Lenders providing SBA loans will follow the guidelines set forth by SBA.
Loans less than $350,000
For loans less than $350,000 lenders are able to make their own determination of the amount of collateral they will require. The amount of collateral required will depend on whether the business has historical financials that are profitable. For start up financing, it will depend upon the loan amount and also the percentage of equity that a borrower is providing for his or her project.
Collateral may not be required for a start up project if the borrower is putting in 50% or more of his or her own personal funds into the business. This is not a set rule, but likely a possible way to avoid pledging collateral to a loan. Most borrowers are not able or do not wish to invest personal funds of this percentage. Many borrowers prefer to invest 25% or less into their project and want the lender to provide 75% to 80% of the funds. When this is the case for start-up financing, most lenders will require collateral to be pledged to the loan. The amount is highly dependent on the total project cost and loan amount.
Loans greater than $350,000
For loans greater than $350,000 the SBA requires the lender to take all available business and personal assets of the borrower to be pledged as collateral. Dollar for dollar collateral is required by the SBA. If there is a shortfall (collateral being pledged does not add up to the same amount of the loan) the most common way to make up for the missing funds is an assignment of a life insurance policy.

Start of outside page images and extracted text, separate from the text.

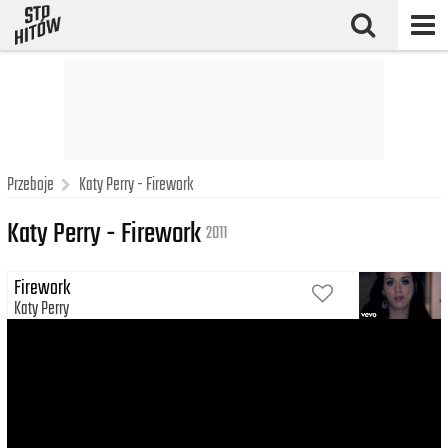
Przeboje
Katy Perry - Firework
Katy Perry - Firework
2011
Firework
Katy Perry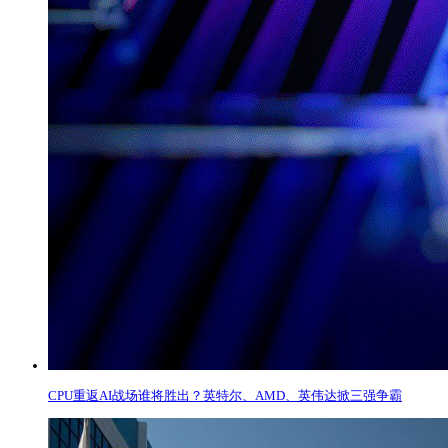
CPU重返AI战场谁将胜出？英特尔、AMD、英伟达掀三强争霸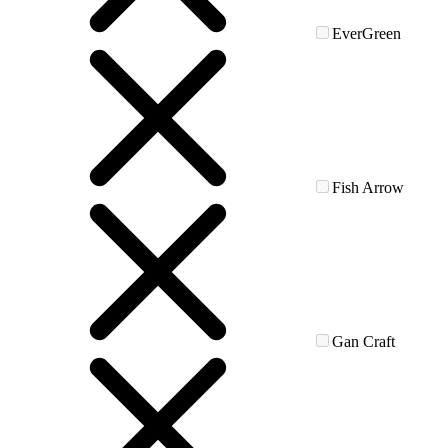
EverGreen
Fish Arrow
Gan Craft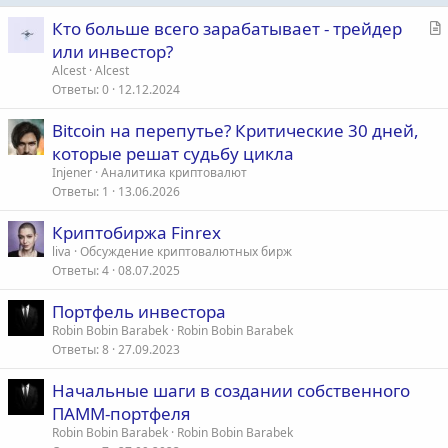
С
Кто больше всего зарабатывает - трейдер
т
или инвестор?
а
Alcest
Alcest
т
Ответы
0
12.12.2024
ь
Bitcoin на перепутье? Критические 30 дней,
я
которые решат судьбу цикла
Injener
Аналитика криптовалют
Ответы
1
13.06.2026
Криптобиржа Finrex
liva
Обсуждение криптовалютных бирж
Ответы
4
08.07.2025
Портфель инвестора
Robin Bobin Barabek
Robin Bobin Barabek
Ответы
8
27.09.2023
Начальные шаги в создании собственного
ПАММ-портфеля
Robin Bobin Barabek
Robin Bobin Barabek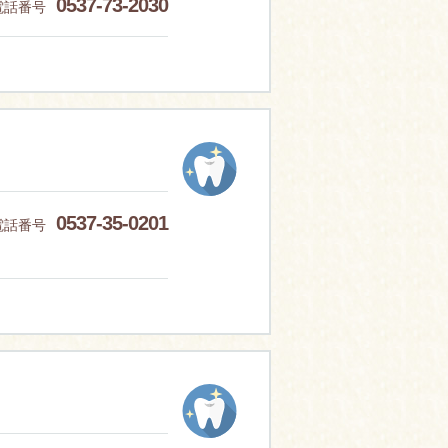
0537-73-2030
電話番号
0537-35-0201
電話番号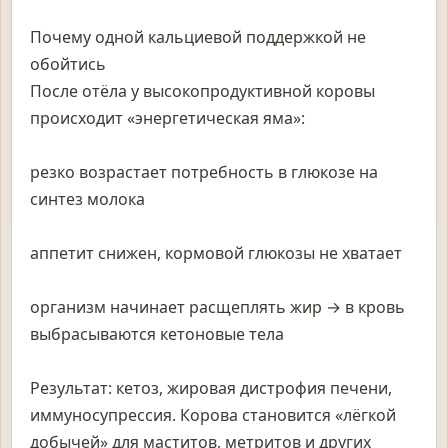
Почему одной кальциевой поддержкой не
обойтись
После отёла у высокопродуктивной коровы
происходит «энергетическая яма»:
резко возрастает потребность в глюкозе на
синтез молока
аппетит снижен, кормовой глюкозы не хватает
организм начинает расщеплять жир → в кровь
выбрасываются кетоновые тела
Результат: кетоз, жировая дистрофия печени,
иммуносупрессия. Корова становится «лёгкой
добычей» для маститов, метритов и других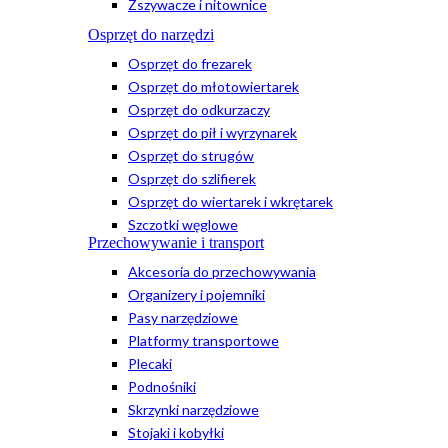
Zszywacze i nitownice
Osprzęt do narzędzi
Osprzęt do frezarek
Osprzęt do młotowiertarek
Osprzęt do odkurzaczy
Osprzęt do pił i wyrzynarek
Osprzęt do strugów
Osprzęt do szlifierek
Osprzęt do wiertarek i wkrętarek
Szczotki węglowe
Przechowywanie i transport
Akcesoria do przechowywania
Organizery i pojemniki
Pasy narzędziowe
Platformy transportowe
Plecaki
Podnośniki
Skrzynki narzędziowe
Stojaki i kobyłki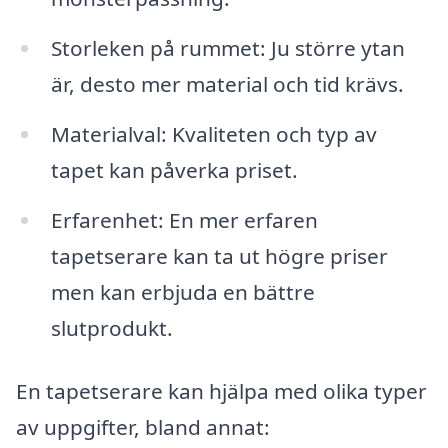
Storleken på rummet: Ju större ytan
är, desto mer material och tid krävs.
Materialval: Kvaliteten och typ av
tapet kan påverka priset.
Erfarenhet: En mer erfaren
tapetserare kan ta ut högre priser
men kan erbjuda en bättre
slutprodukt.
En tapetserare kan hjälpa med olika typer
av uppgifter, bland annat: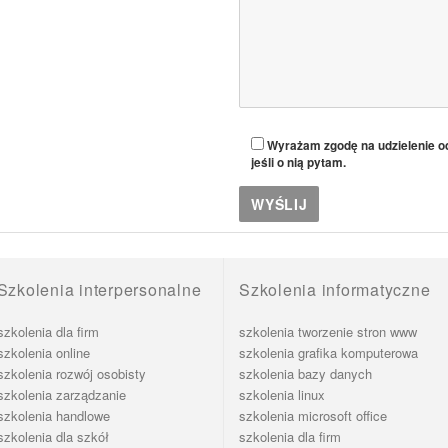
Wyrażam zgodę na udzielenie od
jeśli o nią pytam.
Szkolenia interpersonalne
Szkolenia informatyczne
szkolenia dla firm
szkolenia tworzenie stron www
szkolenia online
szkolenia grafika komputerowa
szkolenia rozwój osobisty
szkolenia bazy danych
szkolenia zarządzanie
szkolenia linux
szkolenia handlowe
szkolenia microsoft office
szkolenia dla szkół
szkolenia dla firm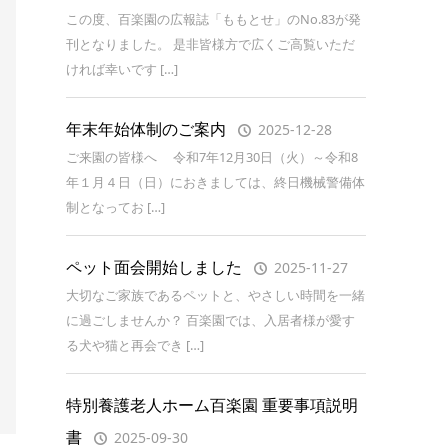
この度、百楽園の広報誌「ももとせ」のNo.83が発
刊となりました。 是非皆様方で広くご高覧いただ
ければ幸いです […]
年末年始体制のご案内
2025-12-28
ご来園の皆様へ 令和7年12月30日（火）～令和8
年１月４日（日）におきましては、終日機械警備体
制となってお […]
ペット面会開始しました
2025-11-27
大切なご家族であるペットと、やさしい時間を一緒
に過ごしませんか？ 百楽園では、入居者様が愛す
る犬や猫と再会でき […]
特別養護老人ホーム百楽園 重要事項説明
書
2025-09-30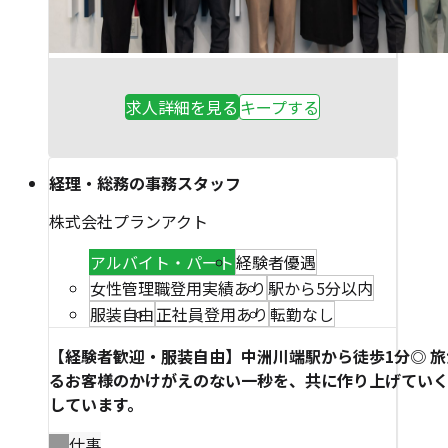
求人詳細を見る
キープする
経理・総務の事務スタッフ
株式会社プランアクト
アルバイト・パート
経験者優遇
女性管理職登用実績あり
駅から5分以内
服装自由
正社員登用あり
転勤なし
【経験者歓迎・服装自由】中洲川端駅から徒歩1分◎ 
るお客様のかけがえのない一秒を、共に作り上げてい
しています。
仕事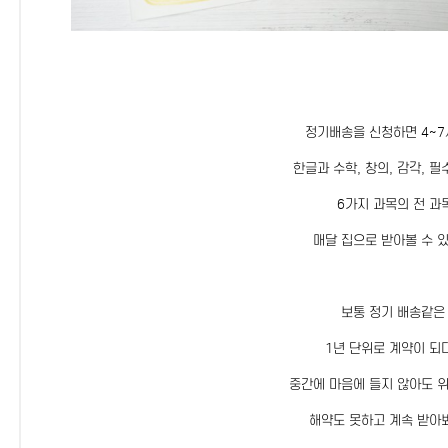
정기배송을 신청하면 4~7
한글과 수학, 창의, 감각, 필
6가지 과목의 전 과
매달 집으로 받아볼 수 
보통 정기 배송같은
1년 단위로 계약이 되
중간에 마음에 들지 않아도 
해약도 못하고 계속 받아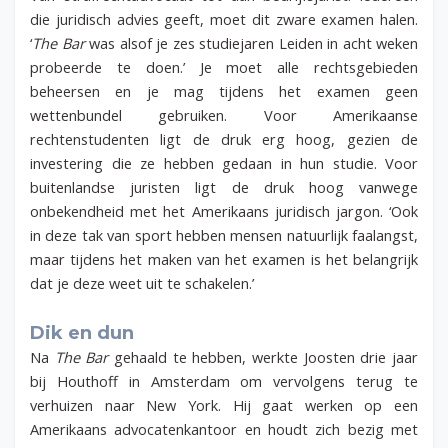
die juridisch advies geeft, moet dit zware examen halen.
‘
The Bar
was alsof je zes studiejaren Leiden in acht weken
probeerde te doen.’ Je moet alle rechtsgebieden
beheersen en je mag tijdens het examen geen
wettenbundel gebruiken. Voor Amerikaanse
rechtenstudenten ligt de druk erg hoog, gezien de
investering die ze hebben gedaan in hun studie. Voor
buitenlandse juristen ligt de druk hoog vanwege
onbekendheid met het Amerikaans juridisch jargon. ‘Ook
in deze tak van sport hebben mensen natuurlijk faalangst,
maar tijdens het maken van het examen is het belangrijk
dat je deze weet uit te schakelen.’
Dik en dun
Na
The Bar
gehaald te hebben, werkte Joosten drie jaar
bij Houthoff in Amsterdam om vervolgens terug te
verhuizen naar New York. Hij gaat werken op een
Amerikaans advocatenkantoor en houdt zich bezig met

After all business assets, real estate assets, and cash assets are pledged, the remaining balance of shortfall will become the benefit amount of term life insurance the lender will require from the borrower. The life insurance policy will be payable to the lender as a collateral assignment with lender named on the declarations page of the policy. If the borrower does not own any real estate and they have large cash accounts, the lender will usually negotiate an amount of cash to be held as a CD for the term of the loan or a payment reserve with an additional collateral assignment of a life insurance policy.
The borrower can also elect to protect the assets of the business with the full loan amount protected by a life insurance policy given as collateral assignment to the lender. If a borrower does have real estate assets and their loan is $350,000 or higher, it is a requirement as per SBA that the lender put a lien on all business assets, all real estate assets and to make up any shortfall with cash or life insurance assignment. Borrower’s are not able to refrain from pledging their real estate assets (if they have any) by using a life insurance assignment. It is just a way to make up a shortfall if real estate assets are not available.

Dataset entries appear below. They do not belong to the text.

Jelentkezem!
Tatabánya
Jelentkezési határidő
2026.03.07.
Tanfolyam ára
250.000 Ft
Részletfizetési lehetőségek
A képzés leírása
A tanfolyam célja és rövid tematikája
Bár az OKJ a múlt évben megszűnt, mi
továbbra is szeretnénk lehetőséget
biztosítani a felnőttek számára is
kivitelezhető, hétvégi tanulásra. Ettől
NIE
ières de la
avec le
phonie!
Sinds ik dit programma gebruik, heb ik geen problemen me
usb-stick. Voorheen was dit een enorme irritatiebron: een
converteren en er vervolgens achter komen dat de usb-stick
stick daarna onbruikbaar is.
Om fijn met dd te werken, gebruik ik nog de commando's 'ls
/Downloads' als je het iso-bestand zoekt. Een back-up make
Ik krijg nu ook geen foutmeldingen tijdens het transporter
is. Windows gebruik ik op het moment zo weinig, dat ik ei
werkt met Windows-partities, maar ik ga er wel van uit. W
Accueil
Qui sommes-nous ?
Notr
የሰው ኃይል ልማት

Is there flexibility with respect to the collateral pledge during the term of the loan?
Flexibility is a common concern for borrowers. If a borrower pledges a real estate asset and wants to sell the property during the term of the loan what happens?
Most lenders that provide SBA loans are very accustom to dealing with changes that occur during the common ten year term of the SBA loan. Should a borrower want to move or sell their property, the lien can be lifted and moved elsewhere (the lien can be moved from one property to another).

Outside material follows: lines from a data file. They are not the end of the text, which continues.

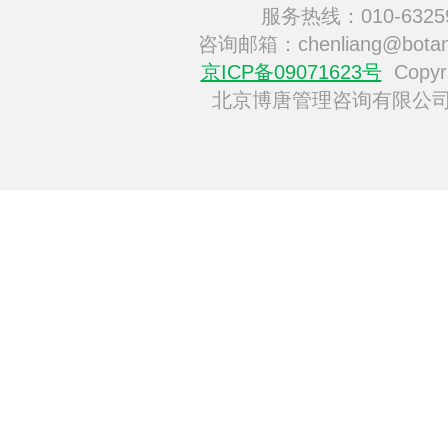
服务热线：010-6325
咨询邮箱：chenliang@botan
京ICP备09071623号
Copyri
北京博唐管理咨询有限公司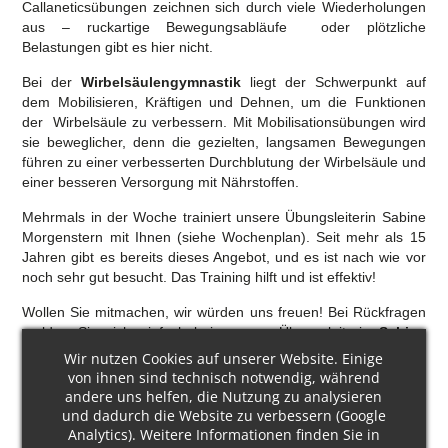
Callaneticsübungen zeichnen sich
durch viele Wiederholungen
aus –
ruckartige Bewegungsabläufe oder
plötzliche
Belastungen gibt es hier
nicht.
Bei der
Wirbelsäulengymnastik
liegt der Schwerpunkt auf
dem Mobilisieren, Kräftigen und Dehnen,
um die Funktionen
der Wirbelsäule zu verbessern. Mit Mobilisationsübungen wird
sie beweglicher,
denn die gezielten, langsamen Bewegungen
führen zu einer verbesserten Durchblutung der Wirbelsäule
und
einer besseren Versorgung mit Nährstoffen.
Mehrmals in der Woche trainiert unsere Übungsleiterin Sabine
Morgenstern mit Ihnen (siehe Wochenplan).
Seit mehr als 15
Jahren gibt es bereits dieses Angebot, und es ist nach wie vor
noch
sehr gut besucht. Das Training hilft und ist effektiv!
Wollen Sie mitmachen, wir würden uns freuen! Bei Rückfragen
melden Sie sich einfach bei unserer
Übungsleiterin
Sabine
Morgenstern
unter der
Telefonnummer 0871/63323
oder
Wir nutzen Cookies auf unserer Website. Einige
kommen Sie
einfach ins Training. Sie brauchen
von ihnen sind technisch notwendig, während
Sportbekleidung, rutschfeste Socken sowie ein Handtuch.
andere uns helfen, die Nutzung zu analysieren
und dadurch die Website zu verbessern (Google
Analytics). Weitere Informationen finden Sie in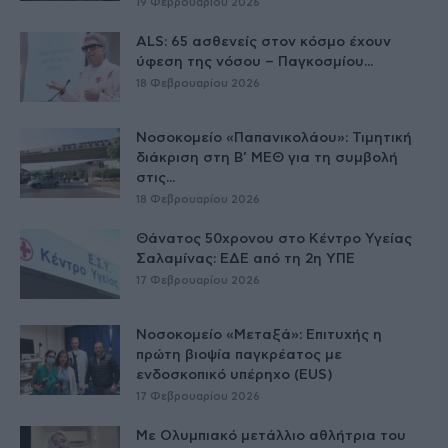
19 Φεβρουαρίου 2026
ALS: 65 ασθενείς στον κόσμο έχουν
ύφεση της νόσου – Παγκοσμίου...
18 Φεβρουαρίου 2026
Νοσοκομείο «Παπανικολάου»: Τιμητική
διάκριση στη Β’ ΜΕΘ για τη συμβολή
στις...
18 Φεβρουαρίου 2026
Θάνατος 50χρονου στο Κέντρο Υγείας
Σαλαμίνας: ΕΔΕ από τη 2η ΥΠΕ
17 Φεβρουαρίου 2026
Νοσοκομείο «Μεταξά»: Επιτυχής η
πρώτη βιοψία παγκρέατος με
ενδοσκοπικό υπέρηχο (EUS)
17 Φεβρουαρίου 2026
Με Ολυμπιακό μετάλλιο αθλήτρια του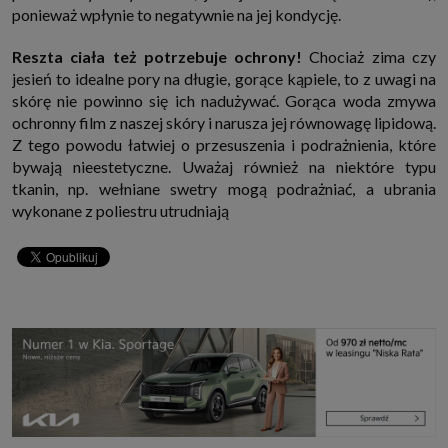
które przeglądarka wysyła do serwera przy każdorazowym wejściu na
ponieważ wpłynie to negatywnie na jej kondycję.
stronę z tego urządzenia, podczas gdy odwiedzasz strony w Internecie.
Szczegółową informację na temat plików cookie i ich funkcjonowania
Reszta ciała też potrzebuje ochrony!
Chociaż zima czy
znajdziesz
pod tym linkiem
. Pod tym linkiem znajdziesz także informację
o tym jak zmienić ustawienia przeglądarki, aby ograniczyć lub wyłączyć
jesień to idealne pory na długie, gorące kąpiele, to z uwagi na
funkcjonowanie plików cookies itp. oraz jak usunąć takie pliki z Twojego
skórę nie powinno się ich nadużywać. Gorąca woda zmywa
urządzenia.
ochronny film z naszej skóry i narusza jej równowagę lipidową.
Twoje uprawnienia
Z tego powodu łatwiej o przesuszenia i podrażnienia, które
Przysługują Ci następujące uprawnienia wobec Twoich danych i ich
przetwarzania przez nas, inne podmioty z Grupy SAGIER i Zaufanych
bywają nieestetyczne. Uważaj również na niektóre typu
Partnerów:
tkanin, np. wełniane swetry mogą podrażniać, a ubrania
1. Jeśli udzieliłeś zgody na przetwarzanie danych możesz ją w każdej
wykonane z poliestru utrudniają
chwili wycofać (cofnięcie zgody oczywiście nie uchyli zgodności z prawem
przetwarzania już dokonanego na jej podstawie);
2. Masz również prawo żądania dostępu do Twoich danych osobowych, ich
sprostowania, usunięcia lub ograniczenia przetwarzania, prawo do
przeniesienia danych, wyrażenia sprzeciwu wobec przetwarzania danych
oraz prawo do wniesienia skargi do organu nadzorczego, którym w Polsce
jest Prezes Urzędu Ochrony Danych Osobowych.
Pod tym adresem
znajdziesz dodatkowe informacje dotyczące przetwarzania danych i
Twoich uprawnień.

Alternatively, sometimes borrowers make a profit on the sale of a real estate asset that was originally pledged to their business loan. They can negotiate with the lender to possibly pay down the loan amount using the funds from the profit of the sale to bring the loan amount down to a level where a collateral pledge is no longer needed.
Another option would be to lift the lien on the property and to create a payment reserve in lieu of moving the lien from one property to another. The important point to understand here is that the collateral pledge should be one that the lender allows a borrower some flexibility to adjust.
Borrowers should ask about the lender policies with respect to their collateral pledge(s) during the initial loan discussion. It is best to be fully informed about the lender’s policies in the event of changes that might occur during the term of the loan. For this reason, it is a very good idea for a borrower to be sure they are working with a lender that is easy to communicate with and one who has policies that are negotiable.